His head retreats a little, and I see him breathe in slowly. “Sure,” he says with a smile that isn’t real.

“My dad’s not coming back, is he, Joey?”

“Of course he is,” Joey says, but the words are hopeful and empty, the way you tell a cancer patient to get well soon.

I feel my face starting to clench up again. I turn away and lean into the cold glass of the window, where the rainwater is flowing down in little rivers. “What happened to him, Joey? Please tell me. No bullshit. I think I have a right.”

Joey drums his fingers on the wheel. “Your dad was at a meeting with a contact of ours, someone we work with. The meeting was at a café. After the two of them left, he texted our office in Paris to say he was all right. But a little while later, his phone was either turned off or just stopped working. There were no police reports from the area, no signs of violence. That’s all we know for sure.”

I think of the timeline I saw on the wall of the room across the hallway. “Was the meeting with someone named Feras? I saw his name on the whiteboard.”

“Yes,” Joey says. “We have someone en route to speak with him now. But we don’t know what role he played, if any.”

“There was a guy, a Russian or Serb, I can’t remember. I saw a picture of him the other night on my dad’s computer. Viktor Zoric. Is he connected to Feras?”

“Not likely. But you can be sure it’s being looked into anyway.”

I press the palms of my hands into my eyes, and Joey reaches over to squeeze my shoulder.

“I don’t get it, Joey,” I say, my voice broken, barely there. “My dad shuffles papers around. What would anyone want with someone like him?”

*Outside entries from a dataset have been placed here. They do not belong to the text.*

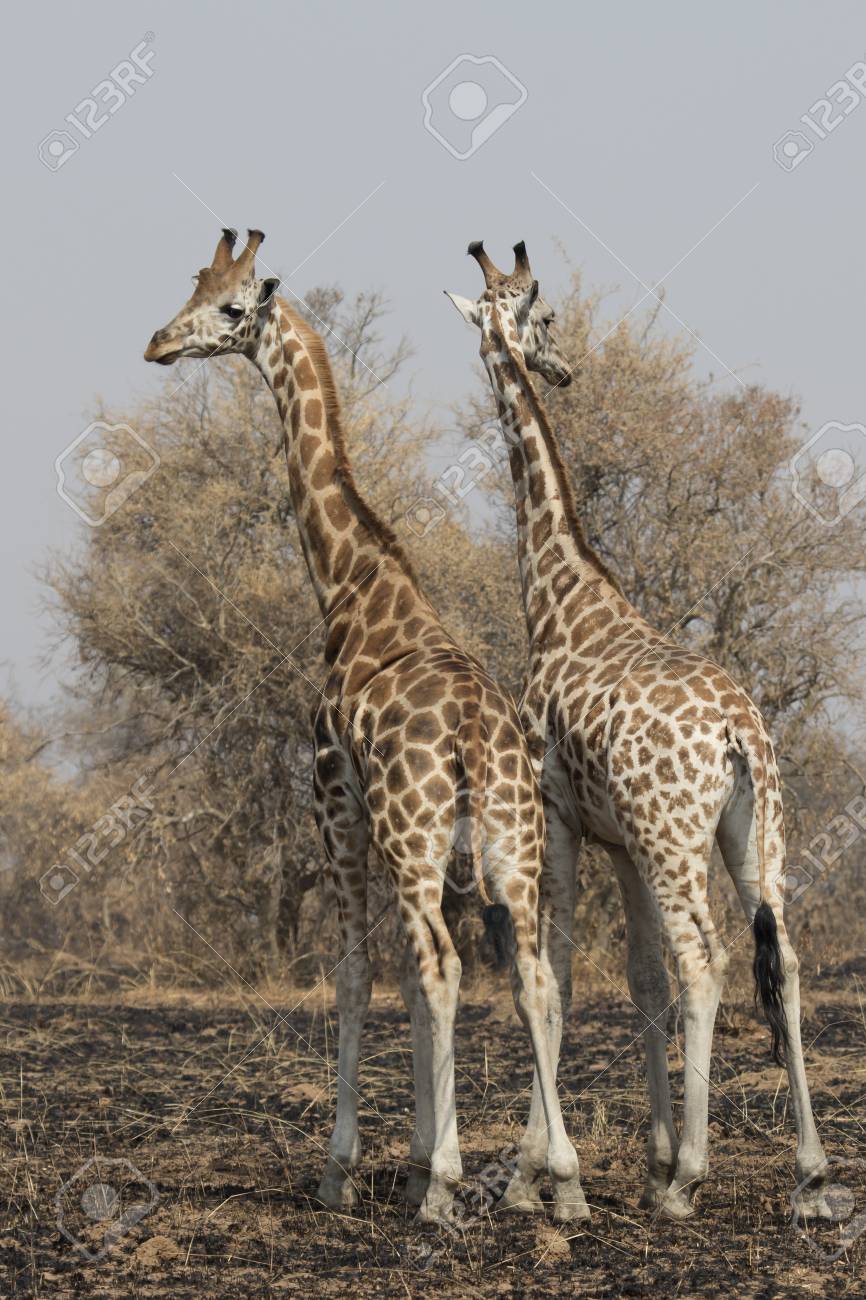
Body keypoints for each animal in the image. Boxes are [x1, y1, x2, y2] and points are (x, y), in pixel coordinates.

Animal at [144, 227, 587, 1224]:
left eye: (232, 307)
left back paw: (450, 1189)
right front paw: (422, 1155)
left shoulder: (335, 800)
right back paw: (564, 1181)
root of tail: (475, 737)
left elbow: (355, 973)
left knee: (442, 967)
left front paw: (346, 1171)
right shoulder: (433, 848)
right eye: (194, 286)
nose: (157, 343)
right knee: (531, 973)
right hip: (510, 843)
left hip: (417, 837)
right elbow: (426, 994)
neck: (351, 584)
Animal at [446, 240, 832, 1223]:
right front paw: (647, 1155)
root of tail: (738, 733)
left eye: (541, 315)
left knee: (708, 962)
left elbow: (558, 975)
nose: (561, 367)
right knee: (784, 960)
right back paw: (810, 1171)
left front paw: (536, 1177)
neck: (557, 596)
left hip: (673, 837)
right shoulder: (617, 839)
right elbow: (639, 980)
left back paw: (693, 1179)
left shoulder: (556, 819)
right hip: (750, 833)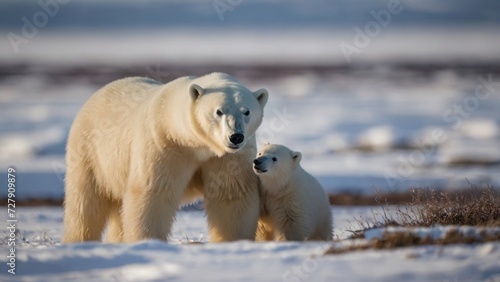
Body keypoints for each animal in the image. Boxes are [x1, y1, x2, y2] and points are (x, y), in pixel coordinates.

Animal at [63, 72, 270, 242]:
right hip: (90, 152)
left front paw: (234, 241)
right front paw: (147, 241)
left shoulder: (227, 157)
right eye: (219, 111)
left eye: (246, 111)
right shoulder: (163, 143)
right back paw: (79, 240)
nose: (236, 137)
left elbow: (231, 194)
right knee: (85, 203)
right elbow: (154, 193)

A long moment of silence. “I think I need a cup of coffee,” Joey says finally. “Come on, I’ll buy you a Coke or whatever.”

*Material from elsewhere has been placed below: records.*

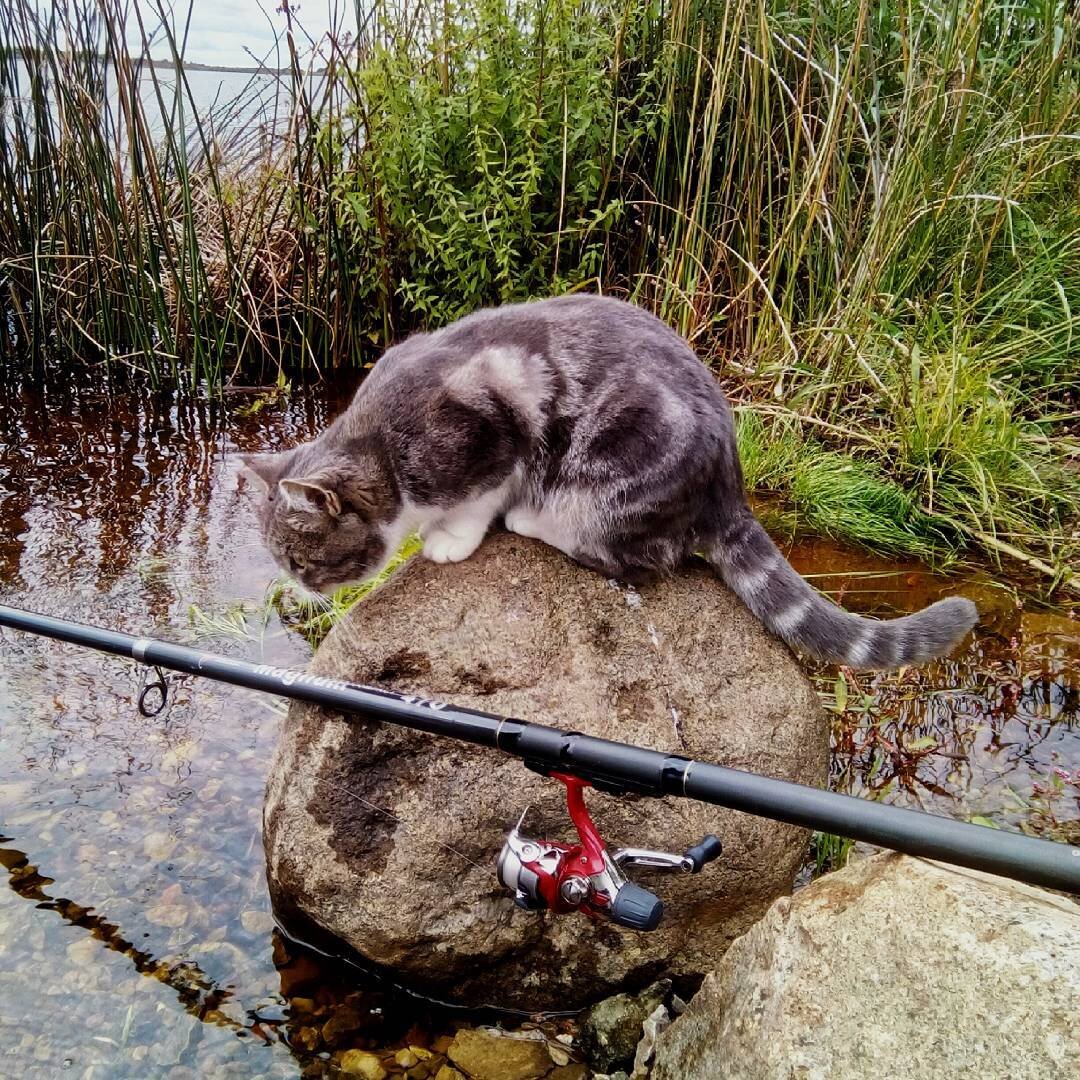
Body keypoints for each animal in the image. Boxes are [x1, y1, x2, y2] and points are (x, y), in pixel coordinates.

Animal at [243, 293, 980, 665]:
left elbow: (479, 497)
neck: (385, 448)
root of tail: (729, 483)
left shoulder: (492, 431)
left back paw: (536, 521)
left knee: (641, 557)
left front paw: (451, 538)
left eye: (303, 562)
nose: (296, 592)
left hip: (608, 482)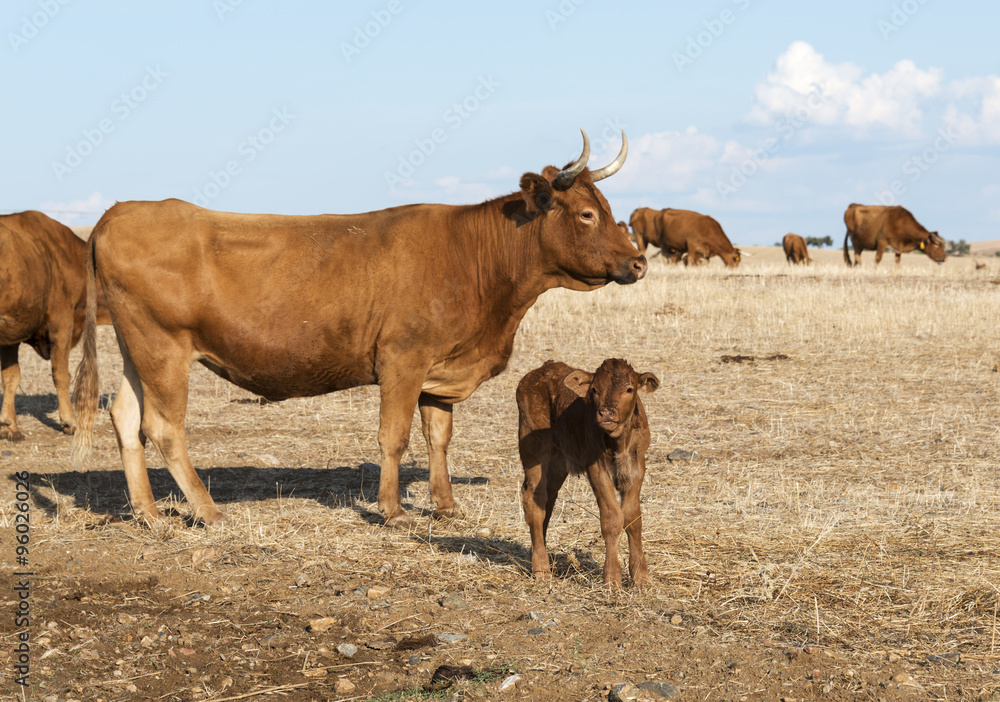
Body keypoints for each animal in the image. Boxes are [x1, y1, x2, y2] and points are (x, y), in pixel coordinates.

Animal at [1, 211, 110, 441]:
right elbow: (61, 374)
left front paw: (9, 426)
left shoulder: (11, 333)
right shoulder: (62, 323)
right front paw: (69, 421)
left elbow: (10, 377)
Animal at [72, 131, 647, 529]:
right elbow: (394, 438)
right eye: (587, 214)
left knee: (125, 416)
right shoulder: (402, 359)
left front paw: (446, 506)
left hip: (137, 347)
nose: (639, 262)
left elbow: (438, 439)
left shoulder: (439, 370)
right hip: (164, 346)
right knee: (163, 426)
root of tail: (119, 211)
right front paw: (392, 511)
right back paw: (208, 511)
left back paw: (148, 514)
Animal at [516, 358, 659, 589]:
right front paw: (612, 578)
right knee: (533, 500)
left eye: (629, 389)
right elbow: (612, 518)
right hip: (532, 447)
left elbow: (632, 518)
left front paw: (641, 577)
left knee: (547, 502)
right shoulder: (597, 469)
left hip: (558, 463)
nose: (606, 412)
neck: (619, 443)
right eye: (594, 390)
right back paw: (541, 568)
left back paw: (538, 556)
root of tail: (543, 368)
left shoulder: (637, 467)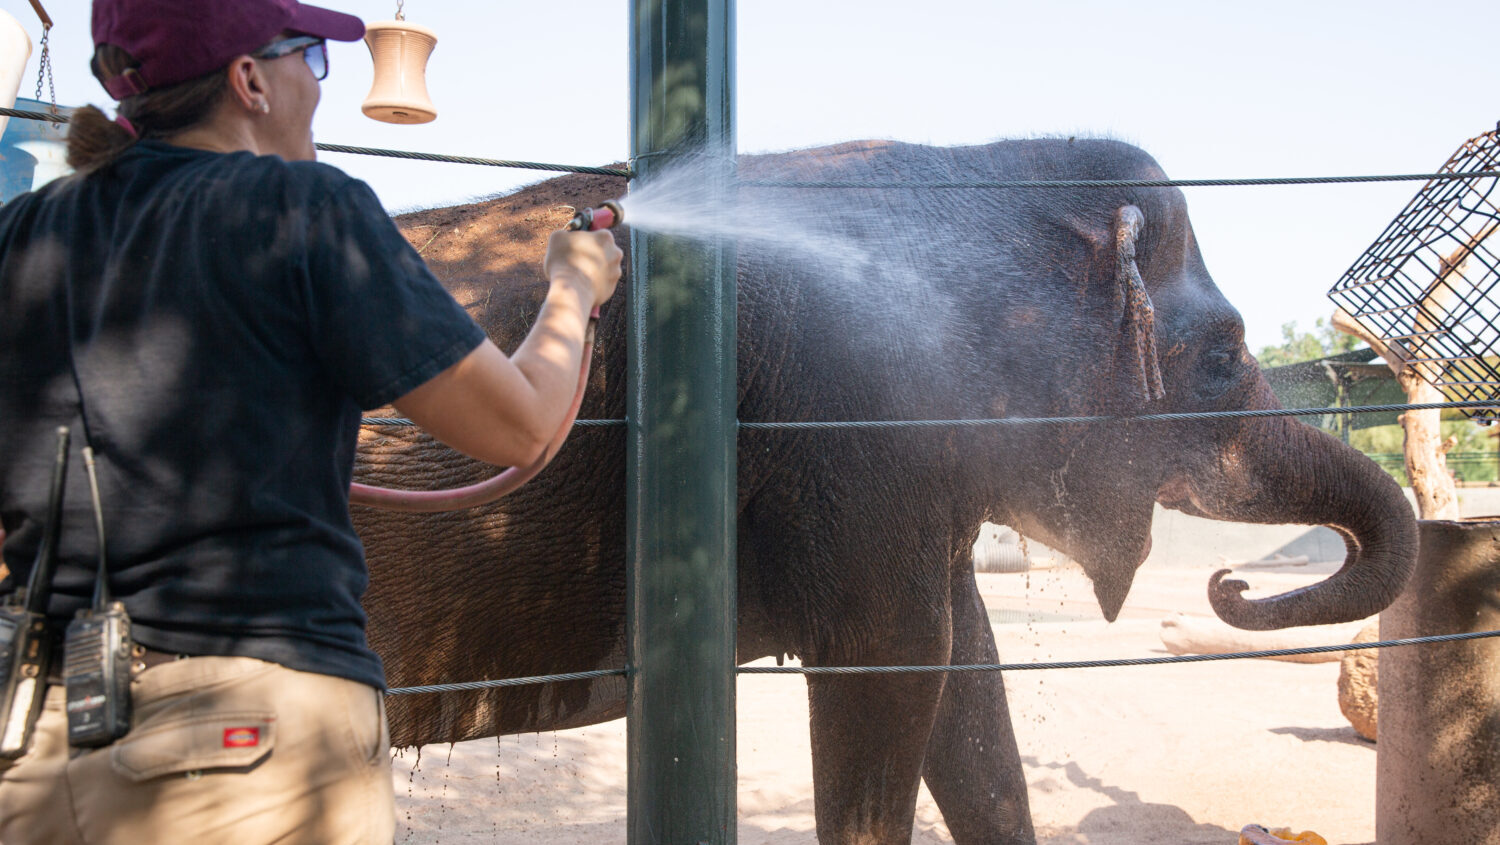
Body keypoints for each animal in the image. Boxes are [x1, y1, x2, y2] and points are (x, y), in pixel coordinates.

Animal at [352, 138, 1418, 844]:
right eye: (1224, 355)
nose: (1229, 582)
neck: (973, 172)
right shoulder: (857, 418)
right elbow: (896, 666)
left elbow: (969, 684)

Suddenly the SUV veers to the right, cutting across two lanes of traffic. Car horns sound furiously behind us. He pulls to the curb in front of a little bodega, shuts the ignition off, and motions for me to follow as he exits.

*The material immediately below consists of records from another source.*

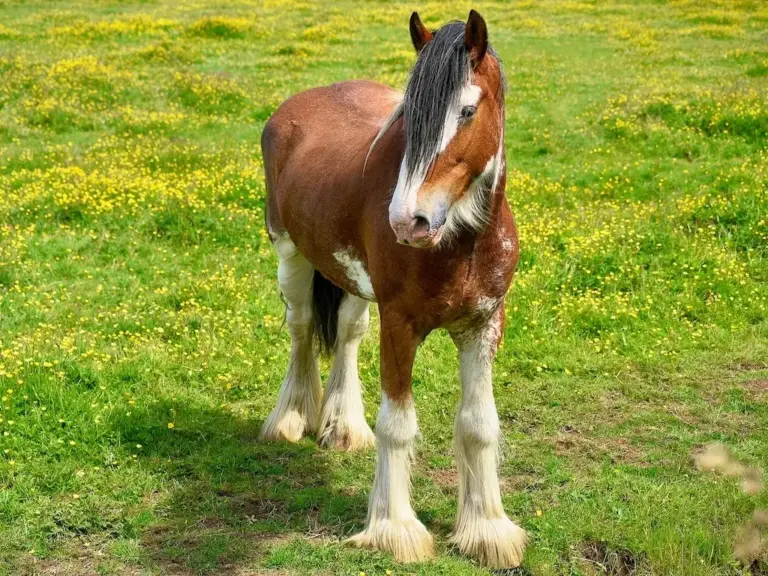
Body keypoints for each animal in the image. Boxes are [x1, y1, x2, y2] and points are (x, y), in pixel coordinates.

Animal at [259, 10, 526, 569]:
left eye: (468, 110)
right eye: (409, 119)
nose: (408, 220)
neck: (460, 241)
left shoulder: (484, 324)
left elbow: (479, 424)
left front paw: (487, 530)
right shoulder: (401, 324)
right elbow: (398, 426)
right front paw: (395, 529)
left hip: (353, 282)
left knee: (347, 332)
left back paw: (343, 426)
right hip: (290, 255)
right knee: (300, 328)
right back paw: (292, 417)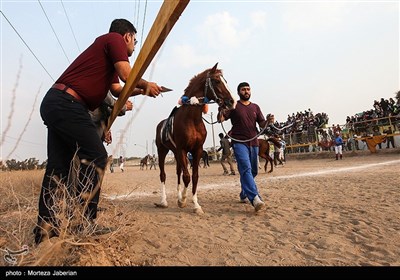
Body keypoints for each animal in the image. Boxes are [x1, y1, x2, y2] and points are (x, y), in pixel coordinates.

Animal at [153, 62, 234, 213]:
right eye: (217, 81)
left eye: (225, 80)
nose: (232, 101)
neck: (191, 119)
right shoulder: (182, 149)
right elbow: (187, 176)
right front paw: (183, 200)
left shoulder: (197, 150)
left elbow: (194, 176)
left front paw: (195, 204)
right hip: (162, 151)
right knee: (163, 175)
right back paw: (163, 201)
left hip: (175, 153)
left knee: (178, 172)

The rain batters against my head in fat, frigid drops and runs down my face and neck and into my shirt collar. I raise my hood as Joey pulls me along by the upper arm like he’s leading a prisoner. “It’s not safe to talk in there,” he says. “The radio. It’s never really off. You understand?”

We stop beneath the awning of a twenty-four-hour corner store and stand before wooden shelves lined with bananas and oranges and apples and buckets of cheap flowers in plastic wrapping. There’s no one around, not at this hour, and Joey grips me by the shoulders.

“Your dad,” Joey says. “What is his occupation?”

“He’s a political officer with the Department of State, a diplomat.”

“Come on, Gwendolyn,” Joey says. “What is your father’s job? What does he do for a living?”

“Christ, Joey, what are you getting at?”